Dolayısıyla yeni gelişen pazar ekonomileri büyüme-enflasyon ikileminin büyüme ucunda şimdilik rahat görünüyorlar. Ancak bunların da ikilemin enflasyon ucunda durumları pek hoş görünmüyor. BRIC olarak adlandırılan Brezilya, Rusya, Hindistan ve Çin'de yıllık enflasyon oranları hızla yükseliyor. Benzer bir eğilim öteki Latin Amerika ülkeleriyle Orta Avrupa ülkeleri ve petrol zengini Körfez bölgesinde de var. Bu ülkelerde enflasyon tehdit olmaktan çıkıp, hayatın gerçeği haline gelmiş gibi.

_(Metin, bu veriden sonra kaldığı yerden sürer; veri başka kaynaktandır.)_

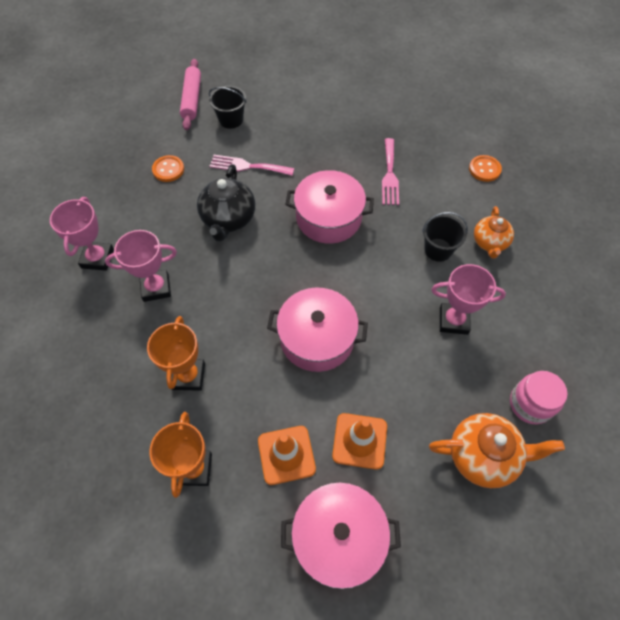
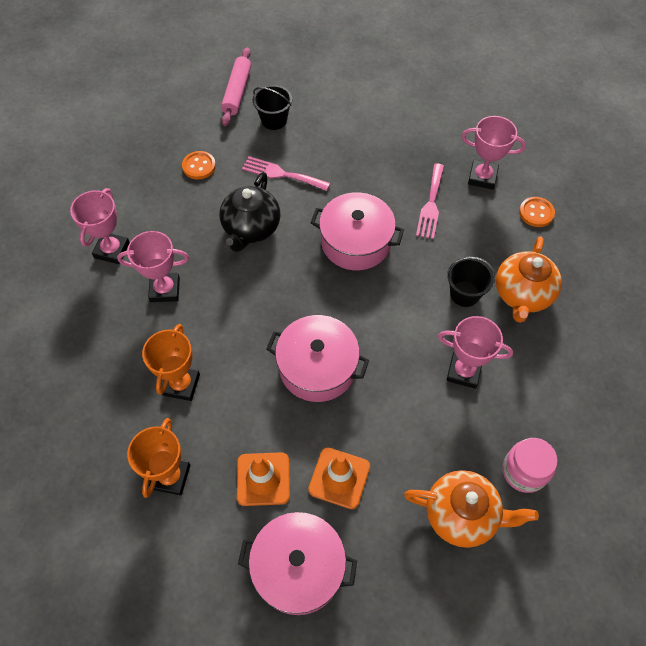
camera: 10 degrees right, 0 degrees up
(430, 145) = (482, 177): none -> pink trophy
(489, 243) = (522, 294): orange teapot -> orange teapot, size x1.52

Günümüzün korkulu rüyası olan yavaşlama, durgunluk gibi tehditlerden şimdilik uzak olmalarına rağmen, yeni gelişen pazar ekonomilerinde de iktisat politikası sorumluları pek rahat sayılmaz.
Büyüme sürdürülemediği takdirde bu ülkelerin yıldızları dökülecek, starlık mertebesinden düşecekler. Onca tantanaya yazık olacak. Büyümenin sürmesi için ise dışarıda fon akışının güçlü, risk iştahının yüksek, içeride de iktisat politikası duruşunun görece gevşek olması gerekiyor. Başarı yıllarının koşulları bunlardı.
Artık işlerin böyle devam etmesi zor görünüyor. Dünyada risk iştahının azaldığı, fon akışının yavaşladığı bir döneme giriliyor. Büyümeyi sürdürüp, starlığı korumak için içerideki politika duruşunu daha da gevşetmeleri gerekecek. Enflasyonun şimdiden hızlanmış olması daha ileri bir politika gevşemesine olanak vermiyor. Geçtiğimiz dönemin star ülkeleri enflasyon tehdidini göğüslemek isterlerse büyümeden taviz verecek, büyümeyi sürdürmekte ısrar ederlerse enflasyona teslim olacaklar. Durum böyle görünüyor.
Ters uçlarda yer alıyor gibi görünseler de hem gelişmiş hem de gelişmekte olan ülkelerin büyüme-enflasyon ikilemine takıldıkları anlaşılıyor. Dünya ekonomisinin böyle bir açmaza doğru yol aldığı anlamına geliyor bu. Hazırlıklı olmak gerekiyor.